Scan the records below and report how many lines contain the word "EYVA", giving the number by itself.

§ Data to examine:

=== Section Start ===

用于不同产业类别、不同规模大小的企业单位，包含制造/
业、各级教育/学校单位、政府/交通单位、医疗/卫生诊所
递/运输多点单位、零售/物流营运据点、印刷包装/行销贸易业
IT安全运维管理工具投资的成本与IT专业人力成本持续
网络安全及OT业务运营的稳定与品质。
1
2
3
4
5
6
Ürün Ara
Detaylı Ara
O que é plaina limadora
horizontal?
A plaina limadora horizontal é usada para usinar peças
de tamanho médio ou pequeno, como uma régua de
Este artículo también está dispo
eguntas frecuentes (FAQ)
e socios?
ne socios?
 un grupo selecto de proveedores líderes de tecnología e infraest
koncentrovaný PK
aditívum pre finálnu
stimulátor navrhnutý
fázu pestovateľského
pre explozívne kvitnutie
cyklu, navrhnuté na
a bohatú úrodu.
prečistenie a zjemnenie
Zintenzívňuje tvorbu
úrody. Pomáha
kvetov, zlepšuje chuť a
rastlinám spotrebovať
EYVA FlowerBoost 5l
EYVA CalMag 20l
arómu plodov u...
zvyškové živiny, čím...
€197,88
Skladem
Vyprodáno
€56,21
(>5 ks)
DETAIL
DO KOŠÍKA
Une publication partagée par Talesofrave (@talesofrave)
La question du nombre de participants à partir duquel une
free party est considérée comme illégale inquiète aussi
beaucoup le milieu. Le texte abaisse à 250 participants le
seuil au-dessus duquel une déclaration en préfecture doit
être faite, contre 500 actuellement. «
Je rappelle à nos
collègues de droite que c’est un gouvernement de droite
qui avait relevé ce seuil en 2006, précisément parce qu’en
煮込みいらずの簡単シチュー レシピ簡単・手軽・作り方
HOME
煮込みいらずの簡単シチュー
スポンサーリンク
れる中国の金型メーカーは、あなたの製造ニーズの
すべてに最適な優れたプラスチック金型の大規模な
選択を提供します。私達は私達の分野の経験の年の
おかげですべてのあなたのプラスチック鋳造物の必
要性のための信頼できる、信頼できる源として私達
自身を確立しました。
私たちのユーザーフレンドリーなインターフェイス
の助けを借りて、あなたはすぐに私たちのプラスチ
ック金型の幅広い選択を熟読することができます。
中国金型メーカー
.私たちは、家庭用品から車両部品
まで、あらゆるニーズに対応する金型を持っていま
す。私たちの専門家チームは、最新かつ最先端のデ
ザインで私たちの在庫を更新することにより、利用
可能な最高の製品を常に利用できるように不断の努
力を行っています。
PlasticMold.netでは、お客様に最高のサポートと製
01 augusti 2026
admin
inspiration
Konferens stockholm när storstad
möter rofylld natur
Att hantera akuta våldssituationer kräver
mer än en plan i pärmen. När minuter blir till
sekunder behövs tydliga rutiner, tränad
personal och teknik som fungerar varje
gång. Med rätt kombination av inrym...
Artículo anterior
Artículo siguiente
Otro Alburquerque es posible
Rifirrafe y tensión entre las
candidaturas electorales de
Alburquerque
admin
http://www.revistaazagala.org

=== Section End ===

§ Output of the exercise:
2